That is PcapFile.getRecordIterator() and PcapFile.getPacketIterator(). It would seem that there would be 1 to 1 relationship between a record and a packet.

There a small subtlety here. There would be 1 to 1 relationship betwen packets and records if the file format was such. For the most part Pcap and Snoop file formats are very close. jNetStream keeps track of all the records including the file header which in jNetStream terms is called a Block Record. Another words, Pcap and Snoop file formats have 1 extra record in the beginning of the file. So first record returned from the record iterator is a block record not a packet record. Other file formats which use so called "channels" or simple meta records, records which do not contain packet data, will also not maintain this 1 to 1 relationship. jNetStream clearly differentiates the two and the user should be aware of this.

Same thing goes for RawIterator. ALso keep in mind, that although Pcap and Snoop file formats only have a single block record, other formats do not. As a matter of fact the FileCapture interface provides a BlockIterator which iterates only over block records.

(Note: as a conveniece, all iterators provide seekFirst)and seekSecond() methods. The second is there since this is such a common thing to do when dealing with RecordIterator, that is to skip over the block record, that the seekSecond() call has been included.)

So our last iterator is a record iterator but one that only iterates over block records. Its signature looks like this RecordIterator<? extends BlockRecord>. Pcap and Snoop files only have a single block record but other formats may contain more than 1. For convenience the PcapFile and SnoopFile subinterfaces provide a getBlockRecord() method to give you the single block record always present. NapFile subinterface does not provide such an interface as there are usually more than 1 block records.

Note: you should review the examples section which shows a number of iterator based examples.

Working with indexers

Indexers differ from iterators explained above, in 1 main area. They do not keep track of "cursor" position and they keep a map of record positions for each capture file. You use packet and record indexes with all the accessor methods.

Just like there are 3 types of iterators, there are 3 types of indexers that each deals with differnet type of element:

  • PacketIndexer - gets and sets packet objects
  • RecordIndexer - gets and sets record objects
  • RawIndexer - gets and sets raw byte buffers

Very similar to interators, but like I said earlier, each methods takes an extra parameter which is a packet or record index, depending on the type of indexer. Each indexer implements a IndexedFileModifier interface which provides the same type of methods that java.util.List interface does. The methods are identical to FileModifier interface implemented by iterators, with the exception where an additional index paramer is used.

When an indexer is created, the indexer first needs to scan the current file and any edits done on it, to determine position of each record and keeps it in a indexed array.

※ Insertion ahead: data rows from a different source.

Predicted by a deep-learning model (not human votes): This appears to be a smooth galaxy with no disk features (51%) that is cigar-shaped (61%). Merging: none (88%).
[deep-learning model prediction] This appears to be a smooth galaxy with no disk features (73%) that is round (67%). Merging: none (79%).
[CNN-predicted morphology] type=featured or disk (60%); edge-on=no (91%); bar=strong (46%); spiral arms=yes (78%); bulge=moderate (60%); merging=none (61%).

When you specify a record index to one of the indexer's methods, the index is looked up to find the real address of the record either in file or memory and the operation is performed.

Indexing a very large file may take time so care must be taken wheather to invoke this capability or not. Once invoked, an index is created. There are additional resources that are allocated between the editor and the indexer to provide accurate record address to index mappings. So if you need to lots of random access IO, indexers are much more efficient as record indexes are known and can easily be positioned. But if you mainly need to iterate over the file and once in a while jump back or ahead, its better to use one of the iterator's seek methods which will find the desired record. Indexers and their resources kept referenced via a SoftReference. Only actual PacketIndexer, RecordIndexer or RawIndexer hold a hard reference to the index data set and resources. So when you release the reference to all indexers, eventually all the back-end resources will be garbage collected by the java VM. So its important not to keep uneccessary reference to indexers, especially for large files. On the flip side, if you plan on using an indexer at a later time and the file is very large and you want to hold on to the index resources, you must keep a hard reference to it somewhere, even when not using the indexer for a while. Its really is upto the user to decide.

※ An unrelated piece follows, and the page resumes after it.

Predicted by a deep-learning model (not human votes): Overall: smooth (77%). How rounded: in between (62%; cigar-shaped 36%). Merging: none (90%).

Once last note about the index cache. All indexer share a common index cache which may not be able to hold all the index data all at once in memory. Various algorithms are used to cache this information. The exact amount of data an index may take up is underterminate. The base algorithm keeps indexes partitioned. That is upto 10,000 hard indexes are kept in memory, of course less if the file is smaller. Each of those hard indexes references a different portion of the physical file. If you use an index that is in between these large index sections, then the index data may be needed to either read from a file cache, or portions of the capture file reindexed to filled in the blanks, if you will.

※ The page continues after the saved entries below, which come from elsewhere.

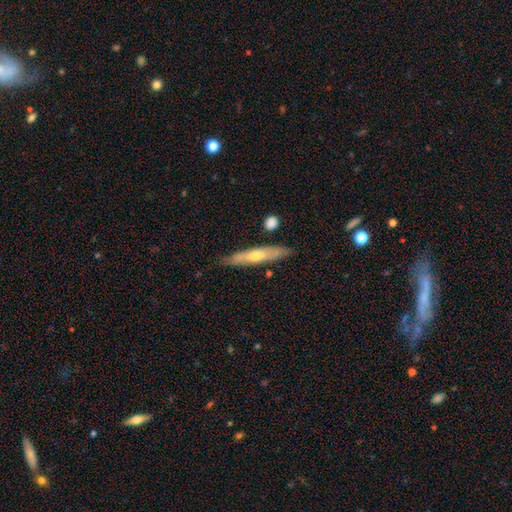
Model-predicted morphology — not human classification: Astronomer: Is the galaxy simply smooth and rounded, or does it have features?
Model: featured or disk — 56% (runner-up: smooth, 37%).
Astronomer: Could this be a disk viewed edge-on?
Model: yes — 79%.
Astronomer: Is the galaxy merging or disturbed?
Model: none — 84%.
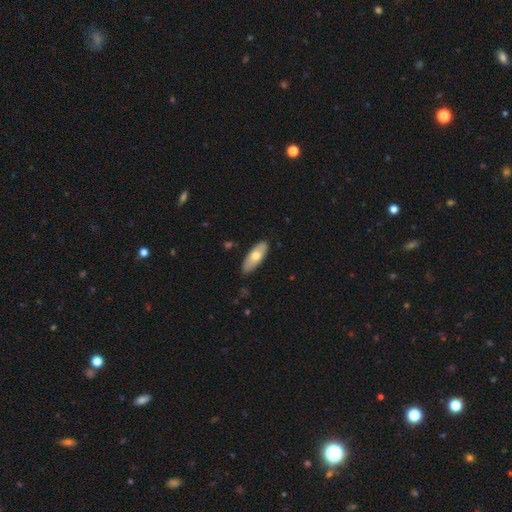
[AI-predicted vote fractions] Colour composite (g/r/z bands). It shows a smooth galaxy with no disk features (65%) that is in between round and cigar-shaped (79%). Merging: none (85%).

Lest take a look at an extreme example. Lets say we have a file with 1 Terra bytes of data in it. There are actually 10,000,000,000 (10 billion) packets at an average of 100 bytes each in this file. Obviously this would be impossible to index using any existing desktops completely in memroy, atleast today. So what the indexer does is it iterates over the entire file mapping large chunks of it into memory (100Meg chunks) so it can scan the memory mapped buffers. It generates lots of 1,000,000 long lists of soft indexes as it goes along. It only remembers the first index at each 1M index boundary using a hard reference. By the end of the file we have 10,000 hard indexes that reference the file every 1,000,000 records. Most of the soft references have been garbage collected as available memory became scarce. But we end up with a rough index every 1,000,000 packets. So if we ask to index record 1,000,001, the indexer finds that the closest hard index it has is 1,000,000. It aquires that buffer with physical file contents, scans that buffer and generates some more soft indexes. It can now easily lookup the physical file position for index 1,000,001. Eventually the soft index may be GCed once again as we stop referencing it and that memory will be reclaimed. Keep in mind it takes about 2 seconds to scan about 6,000,000 packets for indexes right now. So even if we had to scan entire 1,000,000 records it would take milli seconds on this terra-byte big file.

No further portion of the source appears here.